Скорее наоборот: припомнили ей собственную принципиальность и отослали в институт, откуда дороги наверх не было.
Девчонки Вальдес не любили, считали задавакой, а она иногда так зыркала на них черными карибскими глазищами, что всем не по себе становилось. Залетная была птица Александра Вальдес, не по-женски решительная и резкая, слишком самостоятельная и прямая, и когда перед ней появился с нерешенным моральным вопросом в глазах долговязый, покрытый краской юношеского стыда Никита, раскусила его с ходу, неловкие ухаживания отклонила и велела передать друзьям всего несколько слов.
– Исключено, – возмутился Анастас.
– Вот еще выдумала! – фыркнул Виля. – Да она там… Да ее… Да она не выдержит, сдохнет на полпути. А тебе, салаженок, ничего поручать нельзя.
– Исключено, – повторил Анастас чуть менее твердо и позадумчивей. -
А мы исключены. Ну-ка расскажи еще раз, как все было.

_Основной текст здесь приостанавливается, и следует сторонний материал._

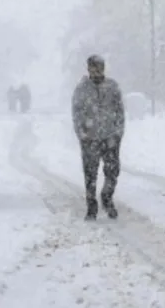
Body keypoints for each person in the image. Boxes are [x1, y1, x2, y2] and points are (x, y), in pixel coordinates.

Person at [71, 54, 125, 220]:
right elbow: (77, 113)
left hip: (110, 137)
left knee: (112, 171)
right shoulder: (82, 89)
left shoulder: (112, 87)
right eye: (93, 68)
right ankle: (91, 205)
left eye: (99, 67)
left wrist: (118, 133)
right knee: (90, 173)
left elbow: (119, 112)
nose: (96, 71)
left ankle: (107, 198)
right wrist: (82, 134)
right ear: (88, 69)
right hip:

– Сказала, что попросит за нас мать, если мы возьмем ее с собой в поход.
– Зачем ей поход?
– Дура баба, – протянул Виля, открывая крючковатыми пальцами новую бутылку пива.
Женщин в походы они не брали. Потому что поход – дело мужское.
Потому что они этими походами жили и там только чувствовали себя людьми. Потому что столько было в этих походах пережито… Да много почему. А девки просились. Обещали, что все будут делать: кашу варить, посуду мыть, не ныть. Но они не брали.
– Если Анька узнает, что с нами пошла Вальдес, мне конец. Или брать обеих.
– Ты еще весь курс за собой потяни. И вообще все это ерунда. Не отпустит Сучкина дочь. Говори, Никитовый, что согласны.